* **Task to carry out**: Please extract the following lines and reproduce them verbatim, with nothing changed.

* **Task inputs**:
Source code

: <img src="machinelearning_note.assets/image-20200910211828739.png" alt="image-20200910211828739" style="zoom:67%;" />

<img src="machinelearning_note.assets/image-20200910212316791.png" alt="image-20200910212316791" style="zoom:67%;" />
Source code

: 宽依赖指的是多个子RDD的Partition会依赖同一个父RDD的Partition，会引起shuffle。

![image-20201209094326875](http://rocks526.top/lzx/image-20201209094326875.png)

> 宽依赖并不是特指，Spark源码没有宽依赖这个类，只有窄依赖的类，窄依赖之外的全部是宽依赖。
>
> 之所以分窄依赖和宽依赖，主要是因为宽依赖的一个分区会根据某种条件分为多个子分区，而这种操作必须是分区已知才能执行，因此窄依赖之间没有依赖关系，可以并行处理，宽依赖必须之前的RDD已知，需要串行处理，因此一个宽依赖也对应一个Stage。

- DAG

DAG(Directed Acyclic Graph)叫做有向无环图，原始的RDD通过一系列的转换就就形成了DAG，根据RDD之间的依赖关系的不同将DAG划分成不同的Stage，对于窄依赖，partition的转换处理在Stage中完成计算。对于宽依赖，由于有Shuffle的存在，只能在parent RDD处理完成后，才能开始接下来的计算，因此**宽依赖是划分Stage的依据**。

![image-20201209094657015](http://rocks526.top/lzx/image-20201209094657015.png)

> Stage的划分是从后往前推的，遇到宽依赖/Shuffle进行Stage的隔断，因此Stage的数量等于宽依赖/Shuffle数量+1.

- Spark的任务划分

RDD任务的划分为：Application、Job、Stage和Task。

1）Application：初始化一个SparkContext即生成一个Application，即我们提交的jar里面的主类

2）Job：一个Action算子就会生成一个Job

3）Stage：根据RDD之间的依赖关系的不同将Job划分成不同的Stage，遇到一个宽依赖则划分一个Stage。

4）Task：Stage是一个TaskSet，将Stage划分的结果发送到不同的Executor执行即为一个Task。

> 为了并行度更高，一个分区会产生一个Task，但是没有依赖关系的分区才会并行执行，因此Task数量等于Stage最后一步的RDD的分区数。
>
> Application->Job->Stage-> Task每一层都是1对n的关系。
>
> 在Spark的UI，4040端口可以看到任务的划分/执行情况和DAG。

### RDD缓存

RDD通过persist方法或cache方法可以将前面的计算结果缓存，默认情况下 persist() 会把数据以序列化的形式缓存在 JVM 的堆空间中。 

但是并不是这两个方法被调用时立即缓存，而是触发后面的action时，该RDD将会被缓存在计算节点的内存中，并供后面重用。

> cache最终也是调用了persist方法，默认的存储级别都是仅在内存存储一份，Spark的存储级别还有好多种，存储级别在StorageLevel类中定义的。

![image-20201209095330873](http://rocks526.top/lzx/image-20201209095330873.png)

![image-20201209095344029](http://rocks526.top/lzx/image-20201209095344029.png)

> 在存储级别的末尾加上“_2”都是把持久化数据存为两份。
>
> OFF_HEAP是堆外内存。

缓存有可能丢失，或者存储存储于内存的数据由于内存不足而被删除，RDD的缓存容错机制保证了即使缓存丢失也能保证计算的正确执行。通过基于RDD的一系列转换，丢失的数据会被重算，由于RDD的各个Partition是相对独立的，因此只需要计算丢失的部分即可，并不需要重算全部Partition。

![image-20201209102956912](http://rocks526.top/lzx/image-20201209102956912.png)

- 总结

* **Answer to this problem**:
Source code

: <img src="machinelearning_note.assets/image-20200910211828739.png" alt="image-20200910211828739" style="zoom:67%;" />

<img src="machinelearning_note.assets/image-20200910212316791.png" alt="image-20200910212316791" style="zoom:67%;" />
Source code

: 宽依赖指的是多个子RDD的Partition会依赖同一个父RDD的Partition，会引起shuffle。

![image-20201209094326875](http://rocks526.top/lzx/image-20201209094326875.png)

> 宽依赖并不是特指，Spark源码没有宽依赖这个类，只有窄依赖的类，窄依赖之外的全部是宽依赖。
>
> 之所以分窄依赖和宽依赖，主要是因为宽依赖的一个分区会根据某种条件分为多个子分区，而这种操作必须是分区已知才能执行，因此窄依赖之间没有依赖关系，可以并行处理，宽依赖必须之前的RDD已知，需要串行处理，因此一个宽依赖也对应一个Stage。

- DAG

DAG(Directed Acyclic Graph)叫做有向无环图，原始的RDD通过一系列的转换就就形成了DAG，根据RDD之间的依赖关系的不同将DAG划分成不同的Stage，对于窄依赖，partition的转换处理在Stage中完成计算。对于宽依赖，由于有Shuffle的存在，只能在parent RDD处理完成后，才能开始接下来的计算，因此**宽依赖是划分Stage的依据**。

![image-20201209094657015](http://rocks526.top/lzx/image-20201209094657015.png)

> Stage的划分是从后往前推的，遇到宽依赖/Shuffle进行Stage的隔断，因此Stage的数量等于宽依赖/Shuffle数量+1.

- Spark的任务划分

RDD任务的划分为：Application、Job、Stage和Task。

1）Application：初始化一个SparkContext即生成一个Application，即我们提交的jar里面的主类

2）Job：一个Action算子就会生成一个Job

3）Stage：根据RDD之间的依赖关系的不同将Job划分成不同的Stage，遇到一个宽依赖则划分一个Stage。

4）Task：Stage是一个TaskSet，将Stage划分的结果发送到不同的Executor执行即为一个Task。

> 为了并行度更高，一个分区会产生一个Task，但是没有依赖关系的分区才会并行执行，因此Task数量等于Stage最后一步的RDD的分区数。
>
> Application->Job->Stage-> Task每一层都是1对n的关系。
>
> 在Spark的UI，4040端口可以看到任务的划分/执行情况和DAG。

### RDD缓存

RDD通过persist方法或cache方法可以将前面的计算结果缓存，默认情况下 persist() 会把数据以序列化的形式缓存在 JVM 的堆空间中。 

但是并不是这两个方法被调用时立即缓存，而是触发后面的action时，该RDD将会被缓存在计算节点的内存中，并供后面重用。

> cache最终也是调用了persist方法，默认的存储级别都是仅在内存存储一份，Spark的存储级别还有好多种，存储级别在StorageLevel类中定义的。

![image-20201209095330873](http://rocks526.top/lzx/image-20201209095330873.png)

![image-20201209095344029](http://rocks526.top/lzx/image-20201209095344029.png)

> 在存储级别的末尾加上“_2”都是把持久化数据存为两份。
>
> OFF_HEAP是堆外内存。

缓存有可能丢失，或者存储存储于内存的数据由于内存不足而被删除，RDD的缓存容错机制保证了即使缓存丢失也能保证计算的正确执行。通过基于RDD的一系列转换，丢失的数据会被重算，由于RDD的各个Partition是相对独立的，因此只需要计算丢失的部分即可，并不需要重算全部Partition。

![image-20201209102956912](http://rocks526.top/lzx/image-20201209102956912.png)

- 总结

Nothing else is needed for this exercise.